Content starts

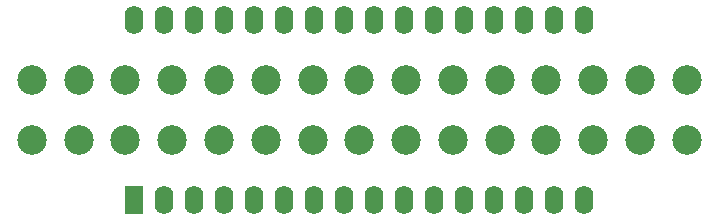
<source format=gbr>
%TF.GenerationSoftware,KiCad,Pcbnew,(6.0.9)*%
%TF.CreationDate,2023-08-23T16:46:46+02:00*%
%TF.ProjectId,p2000t-slot1-adapter-board,70323030-3074-42d7-936c-6f74312d6164,rev?*%
%TF.SameCoordinates,Original*%
%TF.FileFunction,Soldermask,Top*%
%TF.FilePolarity,Negative*%
%FSLAX46Y46*%
G04 Gerber Fmt 4.6, Leading zero omitted, Abs format (unit mm)*
G04 Created by KiCad (PCBNEW (6.0.9)) date 2023-08-23 16:46:46*
%MOMM*%
%LPD*%
G01*
G04 APERTURE LIST*
%ADD10C,2.500000*%
%ADD11R,1.600000X2.400000*%
%ADD12O,1.600000X2.400000*%
G04 APERTURE END LIST*
D10*
%TO.C,J2*%
X31762000Y-27432000D03*
X31762000Y-32512000D03*
X35722000Y-27432000D03*
X35722000Y-32512000D03*
X39682000Y-27432000D03*
X39682000Y-32512000D03*
X43642000Y-27432000D03*
X43642000Y-32512000D03*
X47602000Y-27432000D03*
X47602000Y-32512000D03*
X51562000Y-27432000D03*
X51562000Y-32512000D03*
X55522000Y-27432000D03*
X55522000Y-32512000D03*
X59482000Y-27432000D03*
X59482000Y-32512000D03*
X63442000Y-27432000D03*
X63442000Y-32512000D03*
X67402000Y-27432000D03*
X67402000Y-32512000D03*
X71362000Y-27432000D03*
X71362000Y-32512000D03*
X75322000Y-27432000D03*
X75322000Y-32512000D03*
X79282000Y-27432000D03*
X79282000Y-32512000D03*
X83242000Y-27432000D03*
X83242000Y-32512000D03*
X87202000Y-27432000D03*
X87202000Y-32512000D03*
%TD*%
D11*
%TO.C,J1*%
X40432000Y-37572000D03*
D12*
X42972000Y-37572000D03*
X45512000Y-37572000D03*
X48052000Y-37572000D03*
X50592000Y-37572000D03*
X53132000Y-37572000D03*
X55672000Y-37572000D03*
X58212000Y-37572000D03*
X60752000Y-37572000D03*
X63292000Y-37572000D03*
X65832000Y-37572000D03*
X68372000Y-37572000D03*
X70912000Y-37572000D03*
X73452000Y-37572000D03*
X75992000Y-37572000D03*
X78532000Y-37572000D03*
X78532000Y-22332000D03*
X75992000Y-22332000D03*
X73452000Y-22332000D03*
X70912000Y-22332000D03*
X68372000Y-22332000D03*
X65832000Y-22332000D03*
X63292000Y-22332000D03*
X60752000Y-22332000D03*
X58212000Y-22332000D03*
X55672000Y-22332000D03*
X53132000Y-22332000D03*
X50592000Y-22332000D03*
X48052000Y-22332000D03*
X45512000Y-22332000D03*
X42972000Y-22332000D03*
X40432000Y-22332000D03*
%TD*%
M02*

</source>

Content ends

Your answer must be an exact copy of the records, minus any pictures.

<source format=gbr>
%TF.GenerationSoftware,KiCad,Pcbnew,(6.0.9)*%
%TF.CreationDate,2023-08-23T16:46:46+02:00*%
%TF.ProjectId,p2000t-slot1-adapter-board,70323030-3074-42d7-936c-6f74312d6164,rev?*%
%TF.SameCoordinates,Original*%
%TF.FileFunction,Soldermask,Top*%
%TF.FilePolarity,Negative*%
%FSLAX46Y46*%
G04 Gerber Fmt 4.6, Leading zero omitted, Abs format (unit mm)*
G04 Created by KiCad (PCBNEW (6.0.9)) date 2023-08-23 16:46:46*
%MOMM*%
%LPD*%
G01*
G04 APERTURE LIST*
%ADD10C,2.500000*%
%ADD11R,1.600000X2.400000*%
%ADD12O,1.600000X2.400000*%
G04 APERTURE END LIST*
D10*
%TO.C,J2*%
X31762000Y-27432000D03*
X31762000Y-32512000D03*
X35722000Y-27432000D03*
X35722000Y-32512000D03*
X39682000Y-27432000D03*
X39682000Y-32512000D03*
X43642000Y-27432000D03*
X43642000Y-32512000D03*
X47602000Y-27432000D03*
X47602000Y-32512000D03*
X51562000Y-27432000D03*
X51562000Y-32512000D03*
X55522000Y-27432000D03*
X55522000Y-32512000D03*
X59482000Y-27432000D03*
X59482000Y-32512000D03*
X63442000Y-27432000D03*
X63442000Y-32512000D03*
X67402000Y-27432000D03*
X67402000Y-32512000D03*
X71362000Y-27432000D03*
X71362000Y-32512000D03*
X75322000Y-27432000D03*
X75322000Y-32512000D03*
X79282000Y-27432000D03*
X79282000Y-32512000D03*
X83242000Y-27432000D03*
X83242000Y-32512000D03*
X87202000Y-27432000D03*
X87202000Y-32512000D03*
%TD*%
D11*
%TO.C,J1*%
X40432000Y-37572000D03*
D12*
X42972000Y-37572000D03*
X45512000Y-37572000D03*
X48052000Y-37572000D03*
X50592000Y-37572000D03*
X53132000Y-37572000D03*
X55672000Y-37572000D03*
X58212000Y-37572000D03*
X60752000Y-37572000D03*
X63292000Y-37572000D03*
X65832000Y-37572000D03*
X68372000Y-37572000D03*
X70912000Y-37572000D03*
X73452000Y-37572000D03*
X75992000Y-37572000D03*
X78532000Y-37572000D03*
X78532000Y-22332000D03*
X75992000Y-22332000D03*
X73452000Y-22332000D03*
X70912000Y-22332000D03*
X68372000Y-22332000D03*
X65832000Y-22332000D03*
X63292000Y-22332000D03*
X60752000Y-22332000D03*
X58212000Y-22332000D03*
X55672000Y-22332000D03*
X53132000Y-22332000D03*
X50592000Y-22332000D03*
X48052000Y-22332000D03*
X45512000Y-22332000D03*
X42972000Y-22332000D03*
X40432000Y-22332000D03*
%TD*%
M02*

</source>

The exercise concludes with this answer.